I would add that it might help to give a clue as to what the comment is about.
(PS I think you have a typo. You have “they” instead of “the” in one line in the last section.)
I don’t usually post here nor am I a frequent visitor, but this caught my attention. A few years ago, I did my own research into temperature readings in Central Park. Being a longtime NYC resident, I’m quite familiar with the area.
Historically, the weather readings were taken at two locations in the park. Up until 1920, the weather station was located at a building called The Arsenal, which is located at 65th Street just off of 5th Avenue. The building is now part of the grounds of the Central Park Zoo and houses the administrative offices for the park. In 1920, the weather station was moved 0.8 miles north to Belvedere Castle where it remains to this day. Belvedere Castle sits on top of a crag of rock just off the 79th Street traverse and almost exactly on the north-south axis of the park.
I wondered about the possible reasons for moving this station and I think I hit upon the cause: wind. Starting in the 1920’s, some rather tall apartment buildings were constructed right along 5th Avenue, which blocked the free flow of wind. If you’ve ever been in Manhattan on a windy day, you probably experienced the well known “canyon effect” that buildings have on wind. You can walk along a street with the wind blowing at your back, then come to an intersection and have it blowing in your face, cross the street and it will come at you from the side, etc. The new construction probably played havoc with wind measurements at The Arsenal. So, the solution was to move the weather station to Belvedere Castle, which was far away from any obstructions and above the treetops.
The link I used to access GISS data for Central Park doesn’t work anymore. However, one of the things that I found somewhat mystifying was that, for the purpose of calculating yearly averages, GISS starts the year on December 1st. So I recalculated the averages if the year starts in January. The most obvious difference between the two sets is that, in the original GISS data, 2002 is the hottest year on record (13.94 ºC) while in the recalculated version, the hottest year is 1998 (13.95 ºC). In fact, in the recalculated version, the value for 2002 is almost a half a degree cooler (13.57 ºC). The reason for the discrepancy was an abnormally warm December 2001 (5 ºC above the 1.7 ºC average across the entire series for December). Just the simple action of moving December to the correct year is enough to account for a 0.77 ºC difference in 1990. In other years, it accounts for more than a ±0.5 ºC difference in certain years (notably 1911, 1918, 1958, and 2001). The fact that moving one data point can skew the results this much makes me wonder how valid an average annual temperature value really is.

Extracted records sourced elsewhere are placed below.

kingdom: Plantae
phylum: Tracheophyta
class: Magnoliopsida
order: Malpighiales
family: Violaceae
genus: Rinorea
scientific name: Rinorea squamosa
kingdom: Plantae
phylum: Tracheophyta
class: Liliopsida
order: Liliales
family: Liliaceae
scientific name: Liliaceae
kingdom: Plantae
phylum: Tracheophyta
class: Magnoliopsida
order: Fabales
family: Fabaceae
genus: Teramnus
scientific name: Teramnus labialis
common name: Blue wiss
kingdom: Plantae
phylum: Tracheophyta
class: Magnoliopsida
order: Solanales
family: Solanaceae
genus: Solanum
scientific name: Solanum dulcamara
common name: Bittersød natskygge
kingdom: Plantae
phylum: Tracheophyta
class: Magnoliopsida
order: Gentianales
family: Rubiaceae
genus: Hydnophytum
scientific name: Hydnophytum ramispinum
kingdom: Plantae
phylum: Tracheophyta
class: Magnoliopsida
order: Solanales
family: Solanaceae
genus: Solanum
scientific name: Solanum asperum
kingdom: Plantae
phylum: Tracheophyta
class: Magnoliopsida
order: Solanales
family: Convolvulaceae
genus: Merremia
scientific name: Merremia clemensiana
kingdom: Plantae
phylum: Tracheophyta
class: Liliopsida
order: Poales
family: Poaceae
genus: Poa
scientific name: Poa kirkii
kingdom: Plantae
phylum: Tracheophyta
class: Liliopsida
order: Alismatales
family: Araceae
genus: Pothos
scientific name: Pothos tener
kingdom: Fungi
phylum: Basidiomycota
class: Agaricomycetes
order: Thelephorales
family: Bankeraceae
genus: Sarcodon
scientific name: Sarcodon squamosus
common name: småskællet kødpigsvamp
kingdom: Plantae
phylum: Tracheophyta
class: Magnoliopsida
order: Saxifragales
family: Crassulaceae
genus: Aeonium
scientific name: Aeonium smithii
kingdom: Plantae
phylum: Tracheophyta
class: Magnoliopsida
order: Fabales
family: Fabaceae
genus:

In poking around the NOAA website, I found this page of climate data for New York City: (http://www.erh.noaa.gov/okx/climate_cms.html). Under “Temperature”, there is a link for “Average Monthly and Annual”. Clicking on that brings up this page of monthly and annual temperature readings from Central Park going back to January 1869 (http://www.erh.noaa.gov/okx/climate/records/monthannualtemp.html). According to NOAA, the readings were taken at The Arsenal building until December 1919 and, afterwards from Belvedere Castle. This appears to be “raw” data before it goes through homogenization, pasteurization, whatever. And unlike the “real scientists” at GISS, the “real weathermen” at NOAA start the year in January for the purpose of calculating annual averages.
I got sidetracked before I could go further with this, being a hobby and all. But I did notice that GISS consistently reported that past temperatures as cooler than originally reported. Between 1895 and 1920, GISS data is 1˚C or more cooler than NOAA data. Between 1920 and 1995, GISS is 0.5˚- 0.7˚C cooler. After 1995, the discrepancy disappears and the only differences I could see are probably rounding errors in the conversion between Fahrenheit and Celsius.
Gunga Din says:
July 17, 2013 at 1:53 pm
Nah, I’ll just leave the link as a little surprise explanation and a way to mess with the readers’ heads. 🙂
Typo fixed, will show up tomorrow morning.